Introduction
************

SEDA (*SEquence DAtaset builder*) is an open-source, multiplatform application for processing FASTA files containing DNA and protein sequences.

As the following image shows, SEDA uses the Input-Process-Output (IPO) model to process sequence files in FASTA format (https://en.wikipedia.org/wiki/FASTA_format). This means that every operation in SEDA takes as input one or more FASTA files and produces one or more FASTA files.

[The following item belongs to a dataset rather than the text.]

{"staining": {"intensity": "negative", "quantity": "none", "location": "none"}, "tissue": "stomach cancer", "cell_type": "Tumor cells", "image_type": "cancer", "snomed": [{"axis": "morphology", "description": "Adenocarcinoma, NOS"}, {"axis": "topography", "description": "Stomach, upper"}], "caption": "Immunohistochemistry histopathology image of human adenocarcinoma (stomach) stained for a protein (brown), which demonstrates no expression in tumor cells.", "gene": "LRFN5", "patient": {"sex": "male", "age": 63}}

.. figure:: images/introduction/1.png
   :align: center

According to the FASTA format, each file may contain one or more sequences. Each sequence is composed by a header line which begins with ‘>’ and one or more lines containing the nucleotide or amino acid sequences represented using single-letter codes. The header of a sequence typically should give a name (unique identifier) for the sequence, and may also contain additional information (called description). The description is separated by a blank space from the sequence name/identifier. The following example shows a sequence in FASTA format.

.. code-block:: console

 >SEQUENCE_NAME_IDENTIFIER Description
 ACTGACTGACTGACTGACTGACTGACTGACTGACTGACTGACTGACTG
 ACTGACTGACTGACTGACTGACTG

To facilitate the usage of the application, SEDA processing operations are grouped in six main groups:

- *Alignment-related*: including functions to align sequences using Clustal Omega, concatenate sequences, and create consensus sequences.
- *BLAST*: including an operation for performing batch BLAST analyses and a two-way ortholog identification method.
- *Filtering*: including different operations to filter sequences (e.g. those that meet some criteria, remove isoforms or duplicated sequences, among others).
- *Gene Annotation*: including gene annotation pipelines based on Augustus as implemented in SAPP, getorf from EMBOSS, Splign/Compart (https://www.ncbi.nlm.nih.gov/sutils/splign/splign.cgi), and ProSplign/ProCompart (https://www.ncbi.nlm.nih.gov/sutils/static/prosplign/prosplign.html).
- *Reformatting*: providing operations to change the format of the FASTA files such as a powerful operation for changing sequence headers, among others.
- *General*: containing operations whose functionality is not related to the other groups (e.g. splitting files and extracting random sequences, DNA to Protein translation, or FASTA files comparison, among others).